Something inside me has always flirted with a back and forth pull towards and away from that validation. I started going to college, toying with getting a degree, and yet it never felt right. I didn’t fit into that system. I don’t want a corporate job. I don’t want the type of marriage and relationship I see in so many popular movies and tv shows. I don’t want to have babies just because that’s what you do. I don’t want a home that looks like it’s out of Good Housekeeping so I can impress my neighbors. Yet, I thought that maybe someday I’d have to succumb. Sometimes I’d get closer to that streamlined reality and feel that validation and it was a fantastic ego stroke. It felt satisfying on a surface-level validation way and yet, my inner magnetics repelled me ultimately. Even as I deviated from social norms, I really thought that eventually I’d have to “come around”, because that’s just the way the world works. [Note: if you own a home, are married, and have kids, I am in no way putting you down! Being drawn to those things are in no way bad or shallow; in fact, I am drawn to them, just my own version of them, not into the prescribed “normal” standard. If you feel forced into them out of fear, a gentle re-evaluation may be of service, as it was in my case.]

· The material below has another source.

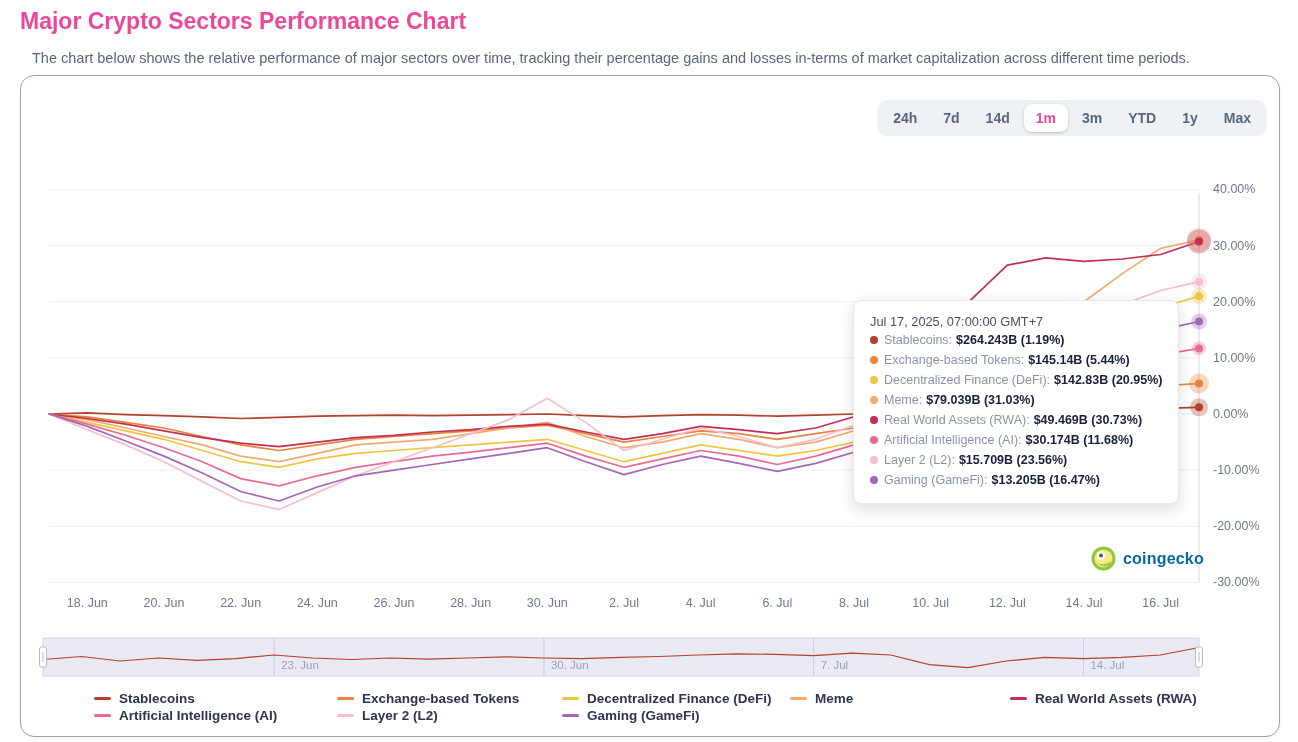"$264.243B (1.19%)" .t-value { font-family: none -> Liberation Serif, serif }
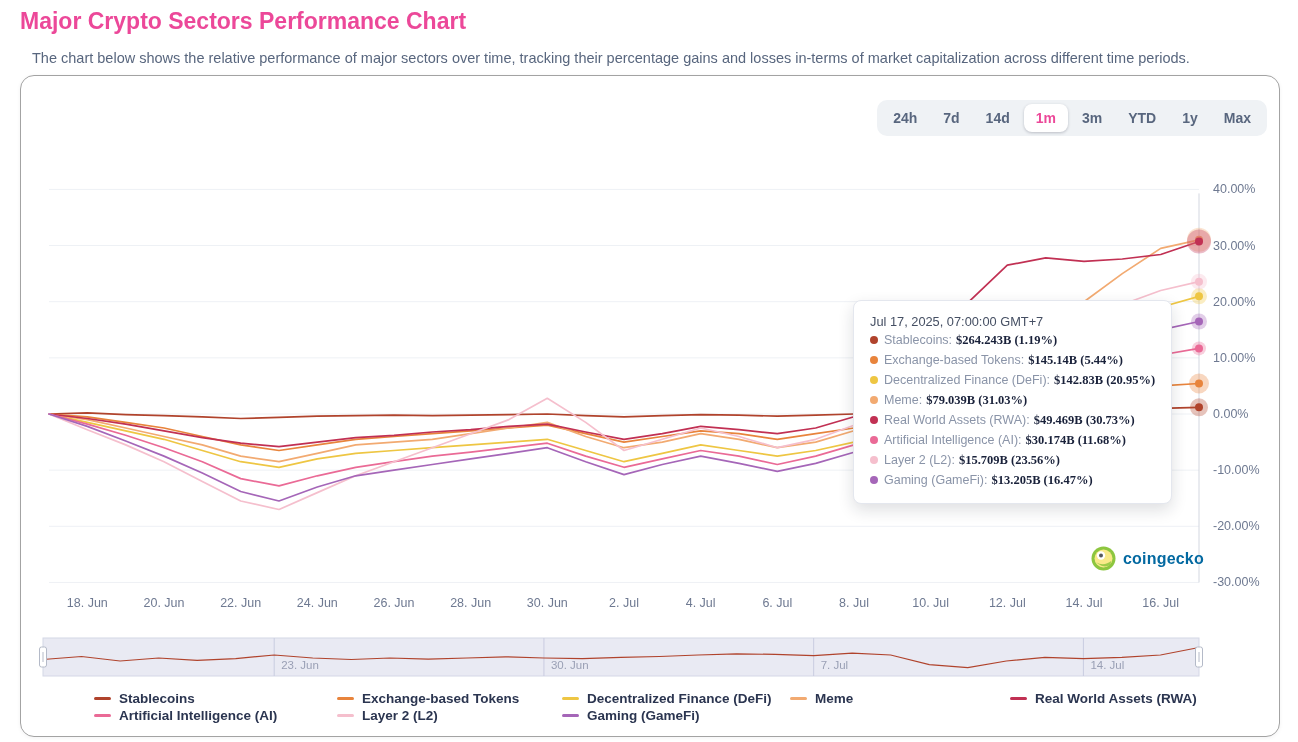"Stablecoins" .legend { row-gap: 2px -> 8px }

While in the system, I didn’t realize I could not only survive, but thrive outside of it. If you’re only doing something right now in your life because you think you have to, need to, that there’s no other way, I want to share with you, there is. There is another way. It can be disorienting and strange at first, allowing yourself outside of a single, structured reality. But you’ll keep feeling pulled towards it. And it feels good. And something amazing happens:
You start to feel better.
Actually better. Not band-aid better. Wonderful. Like you’re in alignment with how you truly want to be. And as that happens…it only feeds more and more into your happiness. You get happier. You feel more in alignment with what you want. You get happier. You feel more in alignment with what you really want. And so it continues.
How do we go about doing this?
If you’re interested in being more curious and less afraid, I’d say just start where you are. Be patient with yourself. The next time you throw out a judgement, observe that judgement. Think “huh, that’s interesting, that I have such an immediate knee-jerk reaction to something as harmless as a little thought or opinion. Why is that?”
Play. Have fun. Allow your mind and heart to roam around, to entertain the seemingly ridiculous, the impossible. Listen to music and let your mind go. What do you see? What smells, tastes, colors, hidden sounds are there in the music? When you touch an animal, a plant, another human being, just observe what that connection feels like. Go outside, regardless of whether the weather is your ideal or not, and commune with it. Have a dialogue. As you start having more fun, you might start feeling less fear in your own curiosity. The feeling is the important thing. You can reason your way into any reality you want, but until you feel comfortable there, you’re just running in intellectual circles.
Maybe it’s all about opening up. About being strong in our own happiness. If you trust yourself in how to deal with a situation, what else can scare you? If you feel grounded in who you are, ideas can’t topple you over. You may find that you have fewer belief systems, in fact, because believing something isn’t quite as important. You’re able to trust the constant transition within you, because you’re not worried about your happiness getting whisked out from underneath you.
What are your fears and curiosities about yourself and the world you live in?
What have you deemed crazy? Why?
If you’ve experimented with relaxing or expanding some of these, how has this affected you?